* _GIVEN RECORDS_
◇ ◇ ◇ ◇ ◇
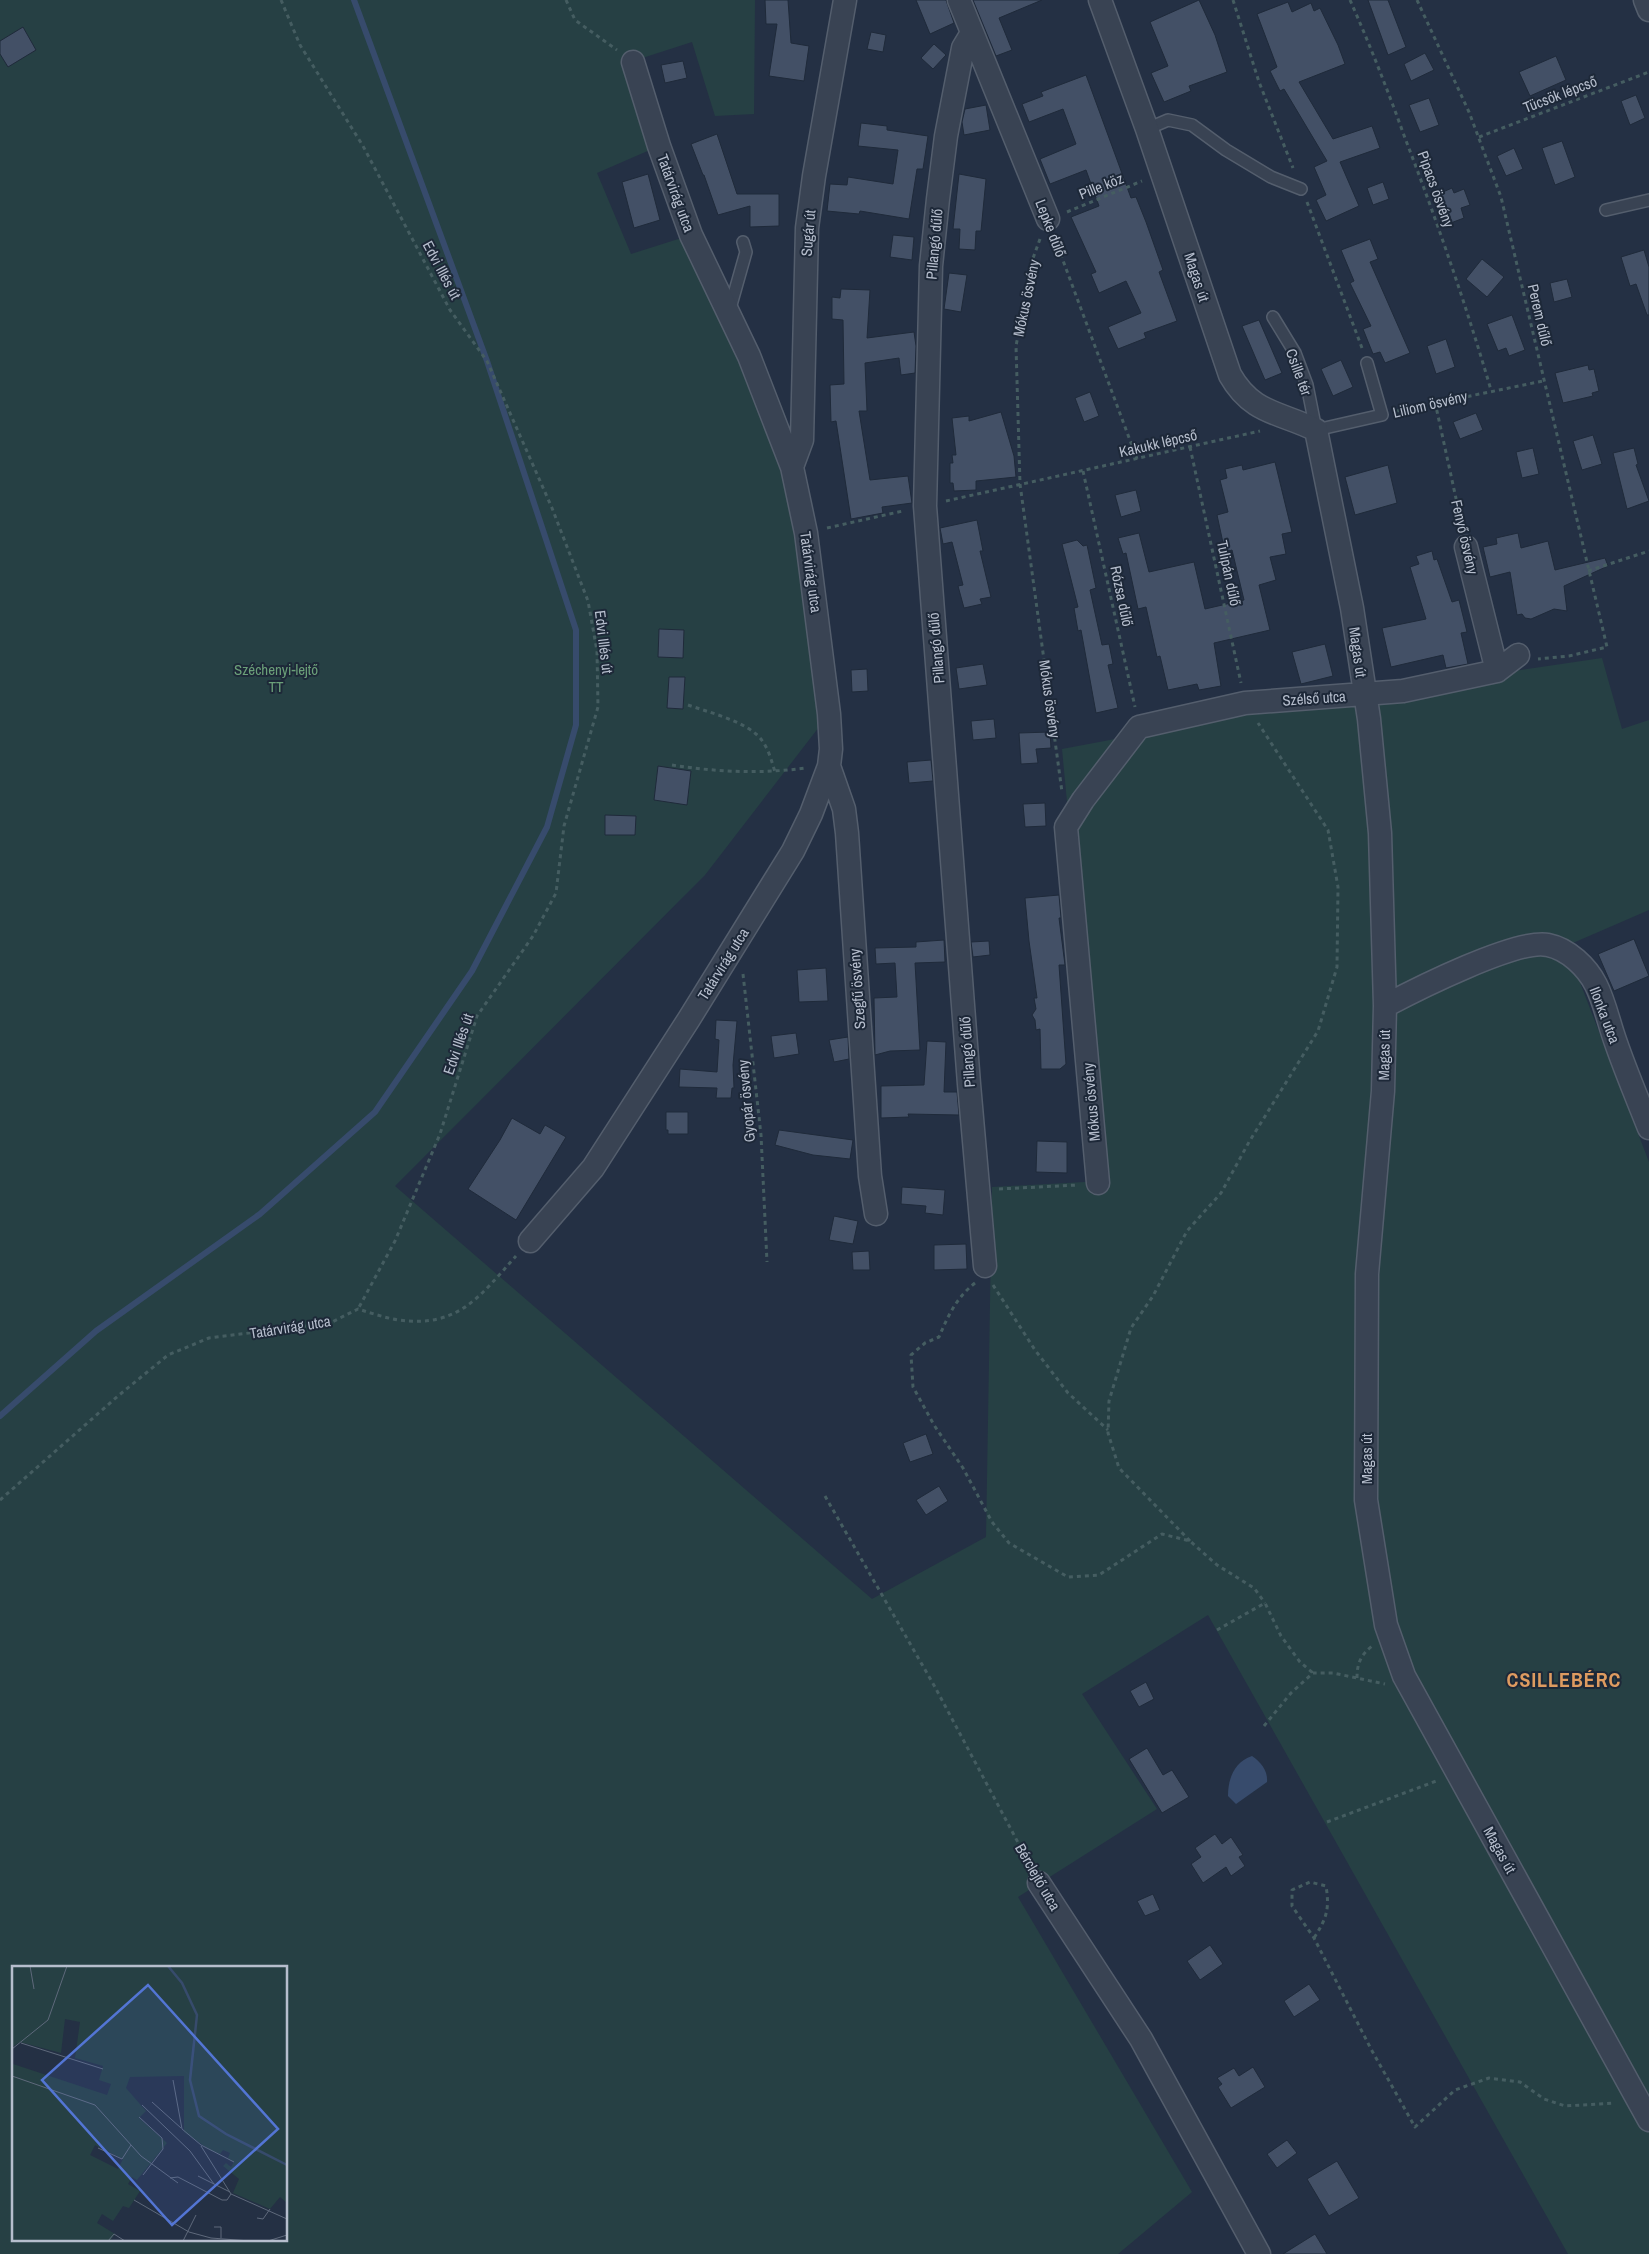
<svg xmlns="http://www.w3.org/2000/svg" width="1649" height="2254" font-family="'Archivo Narrow',sans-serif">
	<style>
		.green { fill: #264044; fill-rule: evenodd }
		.water { fill: #374b6c }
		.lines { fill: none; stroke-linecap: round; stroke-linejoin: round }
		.stream { stroke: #374b6c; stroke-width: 6 }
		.building { fill: #435066; stroke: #1f2a3a }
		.service-casing { stroke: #545e6d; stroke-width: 14 }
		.minor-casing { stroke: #545e6d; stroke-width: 25 }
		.path { stroke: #455d61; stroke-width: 3; stroke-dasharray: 4 4; stroke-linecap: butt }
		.service { stroke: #394353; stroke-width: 11 }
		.minor { stroke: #394353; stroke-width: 22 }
		.labels { text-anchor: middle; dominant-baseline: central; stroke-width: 4; stroke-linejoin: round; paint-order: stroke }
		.street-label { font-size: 15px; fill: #b6becd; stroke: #1d2838 }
		.park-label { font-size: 15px; fill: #6ba079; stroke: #1d2838 }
		.district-label { font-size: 20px; font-weight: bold; letter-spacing: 1px; fill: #de9b60; stroke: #1d2838 }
		.inset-river { fill: none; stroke: #374b6c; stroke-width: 2.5 }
		.inset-road { fill: none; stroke: #5e697b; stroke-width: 1 }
		.view { fill: #5375d4; fill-opacity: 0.15; stroke: #5375d4; stroke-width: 2.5 }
		.inset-edge { fill: none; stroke: #b6becd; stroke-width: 2.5 }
	</style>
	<rect width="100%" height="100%" fill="#243044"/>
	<path class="green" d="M0,0H755L754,114L715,116L692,42L633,61L659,146L597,173L631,254L691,235L792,467L829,714L705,875L395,1186L872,1599L986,1537L992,1187L1103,1181L1062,749L1343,696L1602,658L1622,729L1649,720V910L1566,946L1649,1162V2254H1568L1208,1615L1082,1694L1157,1809L1018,1897L1192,2192L1118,2254H0ZM14,1968H286V2240H14Z"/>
	<path class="water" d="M1252,1756C1261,1762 1268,1771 1267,1782L1236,1804L1228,1796C1228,1779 1234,1762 1252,1756Z"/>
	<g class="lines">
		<path class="stream" d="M0,1416L96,1331L260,1214L375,1112L472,971L547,827L576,725V630L487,361L354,0"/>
	</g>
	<path class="building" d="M765,0H788L791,43L809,46L804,81L769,76L777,24H766Z
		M916,0H946L954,23L930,34Z
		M973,0H1042L999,18L1012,50L996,56Z
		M1199,0L1215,35L1227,72L1189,86L1191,91L1164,102L1151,73L1168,66L1150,22Z
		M1368,0H1388L1406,47L1388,55Z
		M1288,2L1292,12L1311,3L1314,11L1320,8L1338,45L1345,64L1299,82L1333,139L1372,126L1380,148L1340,162L1359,206L1326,221L1316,200L1326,195L1314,167L1327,161L1284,89L1280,91L1270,71L1277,67L1257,14Z
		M23,27L36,50L8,67L0,54V41Z
		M871,32L886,35L883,52L867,49Z
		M934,44L946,55L933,69L921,58Z
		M1425,53L1434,70L1411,81L1404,64Z
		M1556,56L1566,80L1530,96L1519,72Z
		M683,61L687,78L665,83L661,65Z
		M1086,75L1131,198L1136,197L1146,222L1163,270L1159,272L1177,321L1144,333L1146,338L1118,349L1108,327L1141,313L1126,281L1099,293L1091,274L1096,272L1071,217L1099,206L1086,170L1050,184L1040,159L1076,144L1063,109L1029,122L1022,104L1043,96L1041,92Z
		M1636,95L1645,118L1630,125L1621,101Z
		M1429,98L1439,125L1420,132L1409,105Z
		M986,105L990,130L964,135L962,122L965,109Z
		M861,123L887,126V130L928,136L923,169H917L909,219L860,211L859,214L827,211L830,184L847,185L848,177L893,184L898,150L858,146Z
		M717,134L737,194H779V226L750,227V206L718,215L704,175H703L691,144Z
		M1562,141L1575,177L1555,185L1542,148Z
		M1514,148L1523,169L1506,176L1497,156Z
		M648,174L660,220L634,228L622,182Z
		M959,174L986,179L981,231H976L975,250L959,249L960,229H953Z
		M1383,182L1389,199L1373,205L1367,188Z
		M1452,188L1454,193L1464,189L1470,205L1461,208L1464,218L1448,224L1436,195Z
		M893,235L914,237L912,260L890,257Z
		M1370,239L1378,259L1370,262L1410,353L1385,363L1380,352L1373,354L1363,329L1371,326L1350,283L1354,281L1341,250Z
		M1644,250L1649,267V315H1647L1636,284L1630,286L1621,257Z
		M1482,259L1504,277L1487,297L1466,279Z
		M949,273L967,275L961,312L944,309Z
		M1567,279L1572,297L1554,302L1550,283Z
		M841,289L870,290L867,338L914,332L916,346L915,373L901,375L899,358L865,363L867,411H859L870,480L908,476L912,503L882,507L883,513L851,519L836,421L831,422L830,385L844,384L843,320L832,319V297L840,298Z
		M1512,315L1525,350L1509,356L1506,348L1498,351L1487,324Z
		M1259,320L1282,373L1265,380L1242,326Z
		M1446,339L1455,367L1436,374L1427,346Z
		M1341,360L1353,387L1333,396L1321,369Z
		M1588,365L1589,370L1594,369L1599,391L1592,393L1593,396L1563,403L1555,373Z
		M1090,392L1099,416L1084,422L1075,398Z
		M1001,412L1014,456L1016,477L976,481V490L954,491L953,483H950V463H953L952,455H956L952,418L969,416V421Z
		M1476,413L1483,430L1460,439L1453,422Z
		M1593,435L1602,464L1582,470L1573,441Z
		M1533,448L1539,474L1522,478L1516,452Z
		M1634,448L1638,464L1636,465L1649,501L1627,509L1613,453Z
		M1275,462L1292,532L1282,534L1286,554L1270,557L1276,580L1259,585L1270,630L1214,643L1221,686L1199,690L1197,684L1168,690L1160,656L1157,657L1146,607L1138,609L1126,553L1123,554L1118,538L1139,533L1149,572L1194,562L1205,609L1244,600L1232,550L1225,552L1217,515L1228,512L1220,480L1227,478L1225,469L1242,465L1243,470Z
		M1388,465L1397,503L1355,515L1345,477Z
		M1136,490L1141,511L1121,517L1115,495Z
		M977,520L983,551H980L991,597L980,599L982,604L964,608L958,586L963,585L952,542L943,544L940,528Z
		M1518,533L1521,548L1548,541L1555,570L1605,558L1608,566L1564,586L1567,611L1554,609L1531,619L1525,618L1522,614L1517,615L1510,572L1490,577L1483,547L1497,544L1496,538Z
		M1077,540L1083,546L1087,545L1096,588L1090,590L1102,645L1109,644L1113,664L1108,665L1118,708L1096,713L1081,630L1078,631L1074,608L1078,607L1062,544Z
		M1432,551L1434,560L1437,559L1452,602L1459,600L1467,632L1461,633L1468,664L1446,668L1443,655L1391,667L1382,628L1426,619L1410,567L1419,564L1416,556Z
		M659,629L684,630L683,658L658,657Z
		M1325,644L1333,676L1301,684L1292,652Z
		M983,664L987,685L959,689L956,668Z
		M867,669L868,691L852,692L851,670Z
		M669,677H685L683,709L667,708Z
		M994,719L996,738L973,740L971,721Z
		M1050,732L1051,748L1036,749L1038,763L1021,764L1019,733Z
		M931,760L933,781L909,783L907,762Z
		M658,766L691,771L687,805L654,800Z
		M1045,803L1046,826L1025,827L1023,804Z
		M605,815L636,816L635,835H605Z
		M1059,895L1061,918H1059L1065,965H1059L1066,1064L1060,1069H1041L1040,1029L1036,1030L1035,1020L1032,1015L1036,1009L1034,998H1037L1029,941L1025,898Z
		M1634,939L1649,976L1614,991L1598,954Z
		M944,940L945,962L915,963L920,1050L890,1051L875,1055L874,998L897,997L895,963L876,964L875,948L916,947V942Z
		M989,941L990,955L973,957L971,942Z
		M826,968L828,1001L799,1002L797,970Z
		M716,1020L737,1021L733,1065L734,1088H732L731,1098H716L717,1088L679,1087L680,1069L717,1072L719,1040L715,1039Z
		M796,1033L799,1054L774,1058L771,1036Z
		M848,1037L849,1059L834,1062L829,1040Z
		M927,1041L946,1042L944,1092H957L959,1115L908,1114L909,1117L881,1118V1086L924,1085Z
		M666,1112H688V1134H668V1130H666Z
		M512,1118L540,1134L545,1125L566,1137L516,1220L468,1189L500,1140Z
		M779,1130L853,1140L850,1159L813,1155L775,1145Z
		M1037,1141L1067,1142V1173L1036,1172Z
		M902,1187L945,1190L943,1215L925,1213L926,1206L901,1204Z
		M834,1216L858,1221L853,1244L829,1240Z
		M966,1244L967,1269L934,1270V1245Z
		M869,1251L870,1270H853L852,1252Z
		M926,1434L933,1454L910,1462L903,1443Z
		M939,1486L948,1501L926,1515L916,1500Z
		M1146,1682L1154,1699L1139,1707L1130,1691Z
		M1147,1748L1163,1775L1172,1770L1189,1797L1162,1813L1129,1759Z
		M1215,1834L1222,1844L1231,1837L1243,1855L1239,1857L1245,1866L1231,1876L1226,1867L1203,1883L1191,1864L1201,1857L1195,1848Z
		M1153,1894L1160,1910L1145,1916L1137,1901Z
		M1210,1945L1223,1964L1200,1980L1187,1961Z
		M1309,1984L1320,2000L1294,2017L1284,2001Z
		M1253,2067L1265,2087L1231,2108L1218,2087L1222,2084L1217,2078L1234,2068L1239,2076Z
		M1287,2140L1297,2153L1277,2168L1267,2154Z
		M1337,2161L1359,2198L1329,2216L1307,2179Z
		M1315,2234L1327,2254H1283Z"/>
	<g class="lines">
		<g class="service-casing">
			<path id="service" d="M1147,129L1168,120L1192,125L1226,150L1271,177L1301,189
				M1606,210L1649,200
				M729,312L746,252L743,242
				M1273,317L1295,353L1307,385L1316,430L1382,415L1367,363"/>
		</g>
		<g class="minor-casing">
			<path id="minor" d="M959,0L1048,219
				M1100,0L1147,129L1230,375C1252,414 1280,412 1316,430L1352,608L1369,719L1380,833L1385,1006L1383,1091L1367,1274L1366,1500L1386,1625L1404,1676L1649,2120
				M1645,0L1649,10
				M972,33L963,48L946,136L938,199L931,266L925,506L969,1084L985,1266
				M792,467L802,440L807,228L814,176L845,0
				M1466,547L1497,671
				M829,766L844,809L847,833L870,1176L876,1214
				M1385,1006C1415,990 1518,938 1548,945C1568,949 1587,967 1596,985C1605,1003 1609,1024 1616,1043C1626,1072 1638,1100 1649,1128
				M1098,1183L1066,827L1083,800L1139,727L1245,703L1403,691L1497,671L1518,655
				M530,1241L593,1168L689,1019L793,851L811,814L829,766L831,749L829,714L806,533L792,467L749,356L691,235L659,146L633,62
				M1039,1883L1141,2039L1259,2254"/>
		</g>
		<path class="path" d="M281,0L300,45L363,146L450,310L487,361L552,508L588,601L597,651L598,707L564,826L556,893L533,936L477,1016L440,1134L395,1241L358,1309
			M566,0L575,20L617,50
			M1233,0L1259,82L1293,168
			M1350,0C1370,45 1388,91 1405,138C1437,221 1466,305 1491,390
			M1417,0L1469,112L1501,197L1607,647L1569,656L1538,659
			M1479,137L1649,72
			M1307,202L1362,348
			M1067,212L1142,181
			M1040,239L1032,261L1016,346L1020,484L1062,792
			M1055,239L1137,459
			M1435,402L1462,526
			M1397,411L1543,381
			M1190,447L1241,683
			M1083,471L1135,707
			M946,501L1260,431
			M827,528L903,511
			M1588,571L1649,551
			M688,705C708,712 740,720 756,734C767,743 771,759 775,772
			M672,765C716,772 761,774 806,768
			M743,974L761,1135L767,1262
			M999,1189L1078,1185
			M975,1283C956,1298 948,1316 939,1337L925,1343L911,1355L913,1387L934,1425L963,1468L992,1522L1009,1543L1068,1577L1099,1575L1162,1534L1190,1541L1217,1565L1254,1588L1265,1603
			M993,1285L1035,1350L1068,1393L1108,1430
			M825,1496L935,1687L1030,1865
			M0,1500L118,1396L168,1355L209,1338L330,1323L358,1309C371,1313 385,1318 399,1320C459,1328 480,1296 516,1256
			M1190,1541L1119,1468L1108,1433L1109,1401L1131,1328L1153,1296L1187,1231L1221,1193L1249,1142L1318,1031L1337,967L1338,887L1328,830L1258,723
			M1217,1630L1265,1603L1281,1636L1300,1662L1313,1673
			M1357,1678C1357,1663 1361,1655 1372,1646
			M1264,1726L1291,1693L1313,1673H1333L1385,1684
			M1327,1822L1439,1780
			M1314,1938C1326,1919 1330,1910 1326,1886L1310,1882L1292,1890V1906L1314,1938L1371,2049L1415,2127L1455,2090L1489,2078L1520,2082L1544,2099L1565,2106L1614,2103"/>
		<use href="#service" class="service"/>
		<use href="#minor" class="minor"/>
	</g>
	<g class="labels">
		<g class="street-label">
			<text transform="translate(1560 94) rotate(-21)">Tücsök lépcső</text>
			<text transform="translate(1101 186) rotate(-22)">Pille köz</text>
			<text transform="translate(1436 189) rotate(70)">Pipacs ösvény</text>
			<text transform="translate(676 193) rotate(70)">Tatárvirág utca</text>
			<text transform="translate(1051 228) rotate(69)">Lepke dűlő</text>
			<text transform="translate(808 233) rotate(-85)">Sugár út</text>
			<text transform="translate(934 244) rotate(-85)">Pillangó dűlő</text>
			<text transform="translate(442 270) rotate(62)">Edvi Illés út</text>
			<text transform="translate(1197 277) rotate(72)">Magas út</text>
			<text transform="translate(1026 298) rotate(-78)">Mókus ösvény</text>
			<text transform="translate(1540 315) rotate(77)">Perem dűlő</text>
			<text transform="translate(1299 372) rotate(70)">Csille tér</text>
			<text transform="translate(1430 404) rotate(-13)">Liliom ösvény</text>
			<text transform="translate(1158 443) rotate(-13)">Kakukk lépcső</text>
			<text transform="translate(1465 537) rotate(77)">Fenyő ösvény</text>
			<text transform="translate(811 572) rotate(82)">Tatárvirág utca</text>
			<text transform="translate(1229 573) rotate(78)">Tulipán dűlő</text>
			<text transform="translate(1122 596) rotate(78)">Rózsa dűlő</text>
			<text transform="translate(604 642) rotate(83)">Edvi Illés út</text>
			<text transform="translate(936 648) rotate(-95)">Pillangó dűlő</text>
			<text transform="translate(1358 652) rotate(82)">Magas út</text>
			<text transform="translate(1314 698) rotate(-4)">Szélső utca</text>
			<text transform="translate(1050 699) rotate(82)">Mókus ösvény</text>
			<text transform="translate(723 964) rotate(-58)">Tatárvirág utca</text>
			<text transform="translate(857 989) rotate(-94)">Szegfű ösvény</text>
			<text transform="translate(1605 1015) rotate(69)">Ilonka utca</text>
			<text transform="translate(458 1044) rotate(-71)">Edvi Illés út</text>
			<text transform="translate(967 1052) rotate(-94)">Pillangó dűlő</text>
			<text transform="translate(1384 1055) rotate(-89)">Magas út</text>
			<text transform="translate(746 1101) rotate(-95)">Gyopár ösvény</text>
			<text transform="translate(1091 1102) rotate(-95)">Mókus ösvény</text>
			<text transform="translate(290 1327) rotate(-9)">Tatárvirág utca</text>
			<text transform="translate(1366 1459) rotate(-90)">Magas út</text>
			<text transform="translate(1500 1850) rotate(61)">Magas út</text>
			<text transform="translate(1038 1877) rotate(60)">Bérclejtő utca</text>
		</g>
		<g class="park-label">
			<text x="276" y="669">Széchenyi-lejtő<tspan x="276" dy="17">TT</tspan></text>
		</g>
		<g class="district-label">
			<text x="1564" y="1679">CSILLEBÉRC</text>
		</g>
	</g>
	<g transform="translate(12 1966)">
		<rect width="275" height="275" fill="#243044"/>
		<path d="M0,0H275V237L268,231L258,243L221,227L227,213L211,200L214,197L219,201L222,196L216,192L218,187L211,184L208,188L198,184L172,166V110L118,111L114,122L134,145L127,152L155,177L125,214L120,211L116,218L128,225L117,242L111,240L101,255L90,248L85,257L103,268L98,275H0L1,98L95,129L99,118L87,114L91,100L63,92L68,56L53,53L49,87L8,76L0,81ZM83,179L111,193L106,203L78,189Z" fill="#264044" fill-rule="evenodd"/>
		<path class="inset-river" d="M156,0L170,17L185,49L178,114L187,150L214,168L275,199"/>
		<path class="inset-road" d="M18,0L22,23M9,77L91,103M0,83L36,54L55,0M0,110L83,139L129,190L166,217M161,114L170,163L189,179L222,196M140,136L169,162M130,139L178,185L202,218M127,151L150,172L151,183L131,209M189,180L219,228M86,182L110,193L119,179M186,210L218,226M158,212L166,211L210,234H215L219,228M219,228L275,253M122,234L177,266L199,272L238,275M245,252L251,253L258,243M202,261H209V272M96,275L102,268L113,275M171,275L184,249M256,275L275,269"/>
		<path class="view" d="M136,19L266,163L160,259L30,114Z"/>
		<rect width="275" height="275" class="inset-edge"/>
	</g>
</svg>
◇ ◇ ◇ ◇ ◇
* _EXERCISE_
Lines from the records above that hold "linecap" are the ones to list.

* _REPLY TO THE TASK_
		.lines { fill: none; stroke-linecap: round; stroke-linejoin: round }
		.path { stroke: #455d61; stroke-width: 3; stroke-dasharray: 4 4; stroke-linecap: butt }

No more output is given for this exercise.